= Tasks and exercises =
1. Can you quote the earnings call transcript word for word, everything from "So you said" down to "we would do."?
2. How would the earnings call transcript go on after its final line? Write the next part.

If we make a decision not to renew a lease or not to take an option on a lease, it is because we think we can do a lot better in some other location that is nearby where we would call it a relocation.
So it is not a -- that we lose all the profitability from one place and we don't gain more than that in the other.
So it is a little bit like a partial opening, you can look at it that way.
- Analyst
Yes.
I'm just thinking of selling space growth rate, that sort of thing.
But a modest impact is the net on that.
Maybe a bad attempt at a little levity.
So you said you can't foresee the Company borrowing money to repurchase shares.
If you ended up all of your free cash flow going into share repurchase could you envision borrowing money to open highly profitable and high-return restaurants?
- EVP & CFO
Yes.
Let's go back to capital allocation from the beginning -- step ABCs of capital allocation.
Our number one thing that we want to do is to build new restaurants.
So if we found 20 locations that we thought were A-plus and we spent the majority of our cash that year on doing new locations then that is what we would do.
And that would lower -- we wouldn't change our dividend -- that would lower whatever -- the only other thing that is left to lower, which is the amount of our share repurchase that year.
So that is the way we look at it.
First allocation to capital is to invest in these high returning assets, then after that the remaining cash flow, making decision on what portion of that should be allocated to shareholders in the form of dividend or share repurchases.
If you look historically at what we've done over the last four or five years, we have returned 100% of our cash to our shareholders.

= Information supplied =
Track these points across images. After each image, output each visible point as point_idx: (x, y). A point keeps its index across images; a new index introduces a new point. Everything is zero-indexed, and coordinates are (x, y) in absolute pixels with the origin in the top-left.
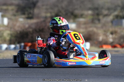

= Answers for each item =
1.
So you said you can't foresee the Company borrowing money to repurchase shares.
If you ended up all of your free cash flow going into share repurchase could you envision borrowing money to open highly profitable and high-return restaurants?
- EVP & CFO
Yes.
Let's go back to capital allocation from the beginning -- step ABCs of capital allocation.
Our number one thing that we want to do is to build new restaurants.
So if we found 20 locations that we thought were A-plus and we spent the majority of our cash that year on doing new locations then that is what we would do.

2.
We don't keep it any cash on the balance sheet that is building up.
- Analyst
All right.
That's helpful clarification.
Thanks.
Operator
Paul Westra, Stifel.
- Analyst
Couple last ones -- one on the commodity cost, can you add in a little bit more on where you saw the benefits and [heard the initiative] and maybe some preliminary thoughts on '14 or at least comment maybe on [how you see] with corn, [saw] and wheat -- is there anything that should stop this believing that '14 wouldn't be a relatively benign outlook.
- EVP & CFO
'14, from what we know today, is shaping up to be a good year from a commodities standpoint for us.
Your question -- you were cutting in and out just a little bit, what was it Jill?
- Analyst
It was just more on this year's commodity costs -- you reduced your outlook for the year at little bit here -- where did that come from versus your prior?
- VP of IR
It's mostly coming from dairy, Paul.
- EVP & CFO
Oh, is that what he's asking.
Okay.
Sorry.
- VP of IR
So now we're expecting about 2% food cost inflation versus the 2.5% where we were in April -- majority of that is driven by dairy.
- EVP & CFO
And we benefited a lot from that in the first half of the year, we will benefit some from it in the second half of the year.
And we expect overall cost of sales for the year to be lower than they were last year.
- Analyst
Okay and then maybe just wrap up with one final question on [volume, you talked a lot about sixty in these] categories.
Hopefully [will be] drop-off.
It sounds like [maybe a clear version of these] as level-headed as you are about it, are you seeing some competitive knee-jerk reactions [coming some from the maybe the walk in the persons] of what, maybe the rest of the group feel [terribly]?
- Chairman & CEO
Paul, we cannot really understand your question.
You are going in and out so it is very hard for us to understand what you are really asking us.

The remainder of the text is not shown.